Доктор Гиллиз, как и многие в Коултауне, часто спрашивал себя, как могла Юстэйсия Симс настолько потерять голову, чтобы выйти за Брекенриджа Лансинга. Мы немного позже узнаем, как он сам объяснял себе это — довольно натянутое объяснение, да еще сформулированное фразой, которая неизменно возмущала его жену, утверждавшую, что так сказать нельзя.

— Принято говорить, что мы «проживаем жизнь». Вздор! Это жизнь проживает нас.

Брекенридж Лансинг родился в Кристал-Лейк, штат Айова. Мальчишкой он строил планы, когда вырастет, пойти в армию и сделаться знаменитым полководцем. Вместе со старшим братом Фишером он много времени отдавал охоте. Добрым баптистам не положено убивать или другим способом развлекаться по воскресеньям, зато уж по субботам и по праздничным дням они убивали вволю.

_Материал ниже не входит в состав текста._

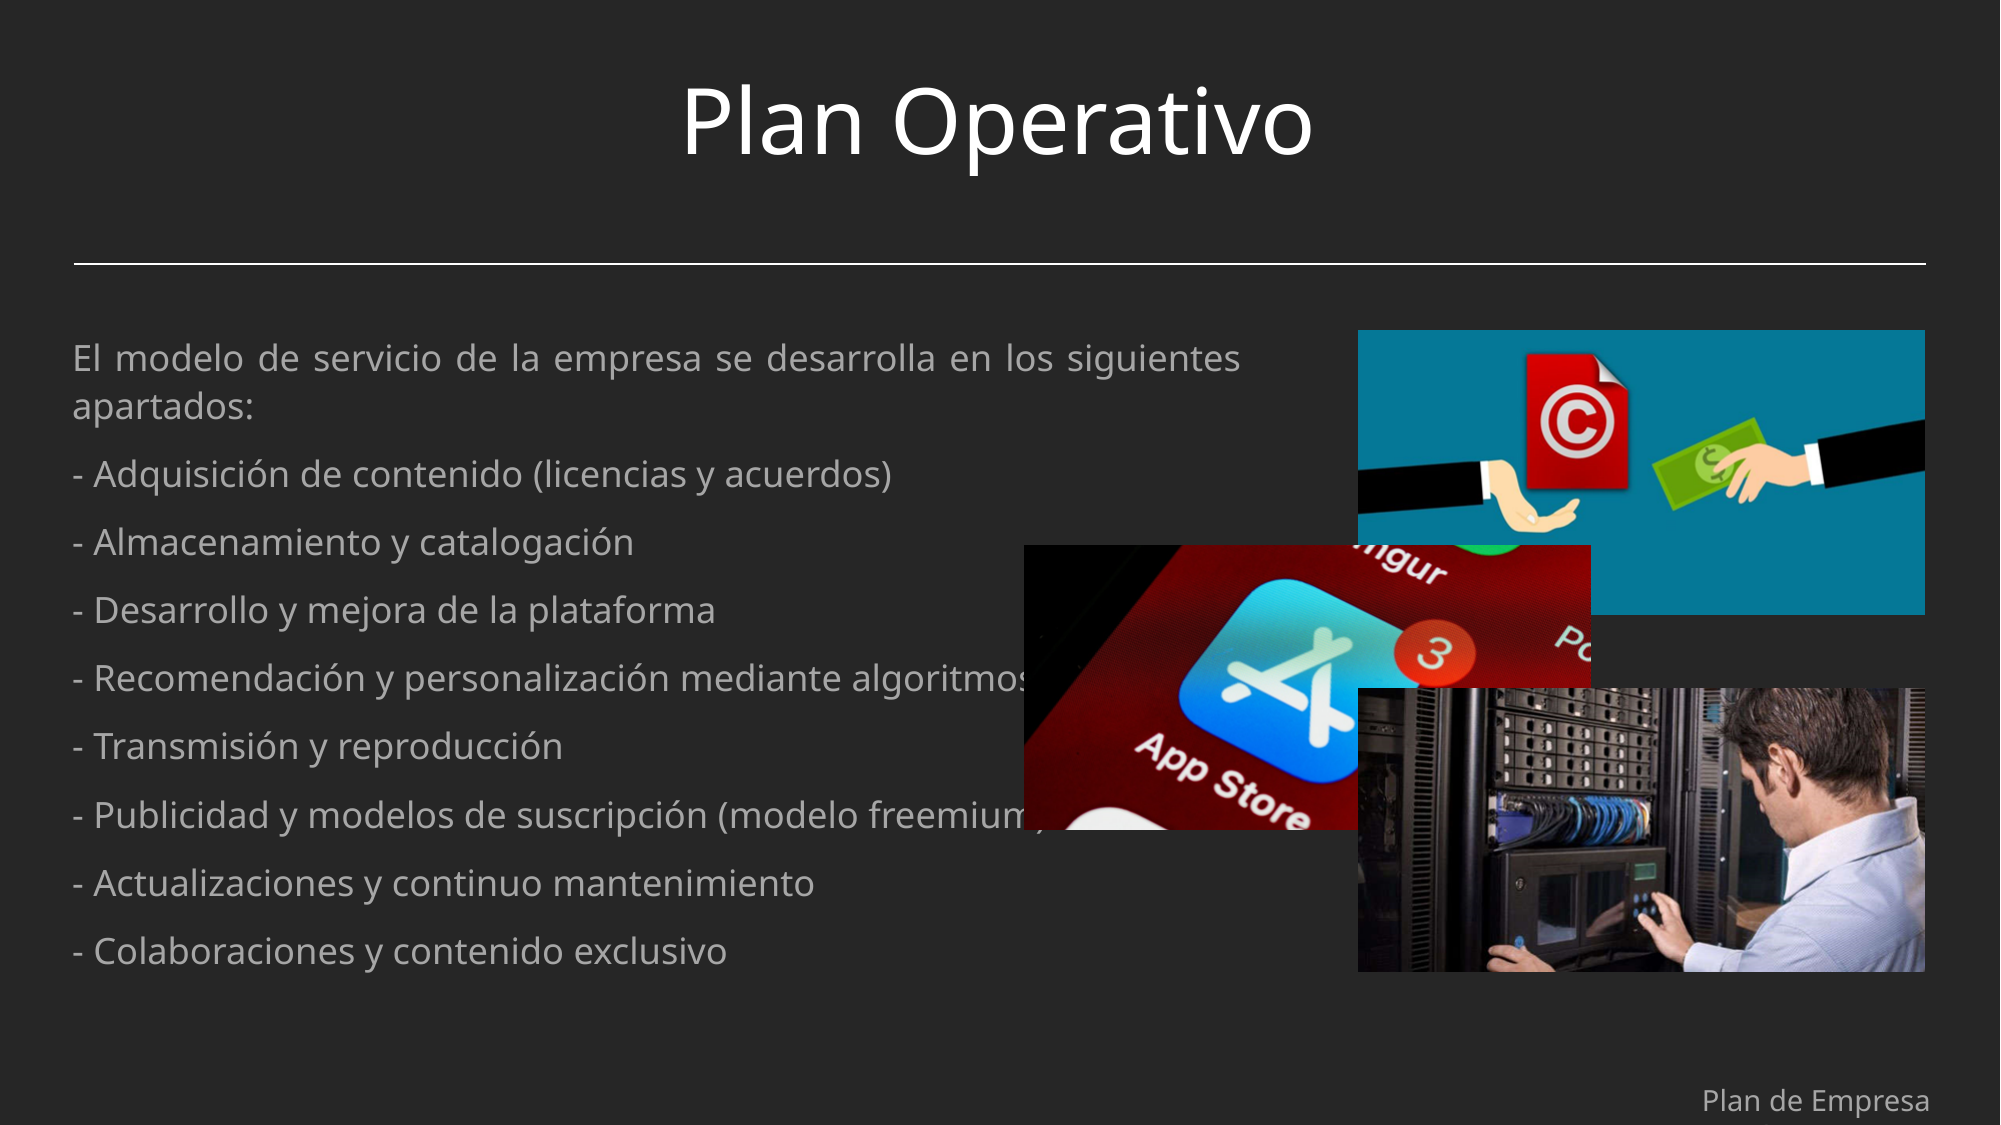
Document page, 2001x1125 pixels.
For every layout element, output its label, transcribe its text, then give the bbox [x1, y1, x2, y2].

text_box Plan de Empresa G1M1W7 [1633, 1074, 2000, 1125]
picture [1358, 460, 1580, 533]
title Plan Operativo [71, 33, 1925, 203]
picture [1526, 353, 1629, 490]
picture [1024, 545, 1925, 973]
list El modelo de servicio de la empresa se desarrolla en los siguientes apartados: - Adquisición de contenido (licencias y acuerdos) - Almacenamiento y catalogación - Desarrollo y mejora de la plataforma - Recomendación y personalización mediante algoritmos - Transmisión y reproducción - Publicidad y modelos de suscripción (modelo freemium) - Actualizaciones y continuo mantenimiento - Colaboraciones y contenido exclusivo [71, 331, 1258, 972]
picture [1652, 417, 1925, 511]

Брекенридж был настолько метким стрелком, что решил поступить в академию Уэст-Пойнт. К большому его удивлению и разочарованию, оказалось, что от будущих офицеров требуется основательное знание математики. Дважды он держал экзамен и дважды проваливался. За время учения в Брокеттовском баптистском колледже он последовательно собирался в священники, в медики и в юристы. Стал он после окончания младшим продавцом в отцовской аптеке.

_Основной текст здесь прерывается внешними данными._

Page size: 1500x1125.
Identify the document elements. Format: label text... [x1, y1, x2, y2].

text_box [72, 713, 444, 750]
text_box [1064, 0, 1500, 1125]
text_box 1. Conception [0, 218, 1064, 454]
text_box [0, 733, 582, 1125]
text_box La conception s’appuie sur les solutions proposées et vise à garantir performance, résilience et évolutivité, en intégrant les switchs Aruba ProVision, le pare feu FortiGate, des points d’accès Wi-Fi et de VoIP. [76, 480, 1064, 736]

Отец его был большой шумный человек, заправила всех клубов и лож, расчетливый бизнесмен, неласковый муж и суровый отец. Повадки свои он унаследовал от собственного отца и впоследствии передал сыновьям. На протяжении многих лет он занимал разные посты — от устроителя банкетов до вице-президента Ассоциации фармацевтов Среднего Запада — и очень любил бывать на съездах Ассоциации. Во время этих съездов он все вечера допоздна играл в карты со своими коллегами. В ту пору каждый предприимчивый аптекарь старался пристроиться к производству патентованных средств («змеиного навара», как их тогда называли). Мистер Лансинг боялся и презирал своего старшего сына Фишера, который стал адвокатом; Брекенриджа, всем только докучавшего и в аптеке, и вообще в городе, он лишь презирал. Как несостоявшийся медик Брекенридж в свое время немного изучал химию. Отец отвел ему клетушку позади аптеки и велел заниматься изготовлением целительных смесей. Ему уже рисовались в воображении «Мазь Лансинга» или «Лансинговский эликсир из дикого меда». Но у Лансинга-младшего дело не пошло дальше подготовки спиртовой основы и сочинения текста для будущих рекламных проспектов. Зато его лаборатория стала чем-то вроде светского клуба, и «опыты» часто затягивались до рассвета.

Как-то за картами в Сент-Луисе один из партнеров предложил Лансингу-старшему войти пайщиком в только что созданную компанию по обработке эфирного масла из вест-индского лавра. В соединении с ромом, апельсиновым соком и другими ингредиентами оно может широко применяться и в лекарственной и в косметической практике. По слухам, его также потребляют в больших количествах дамы, имевшие несчастье дать зарок воздержания от спиртного. Лансинг продал два луга и пустошь под застройку и вложил солидную сумму в новое предприятие. По обыкновению он преследовал двойную цель — нажить деньги и выдворить Брекенриджа из Кристал-Лейк. Он поехал в Нью-Йорк, взял с собой сына и побывал с ним в главной конторе компании. Он даже дал обед в ресторане Халлорана (специальность — бифштексы и раки). Молодой человек произвел благоприятное впечатление. Так бывало всегда при первом с ним знакомстве. Его сделали агентом по закупке сырья. Ром и масла поступали с Антильских островов. Брекенридж отправился к Карибскому морю; там, на острове Сент-Киттс, он и повстречал Юстэйсию Симс.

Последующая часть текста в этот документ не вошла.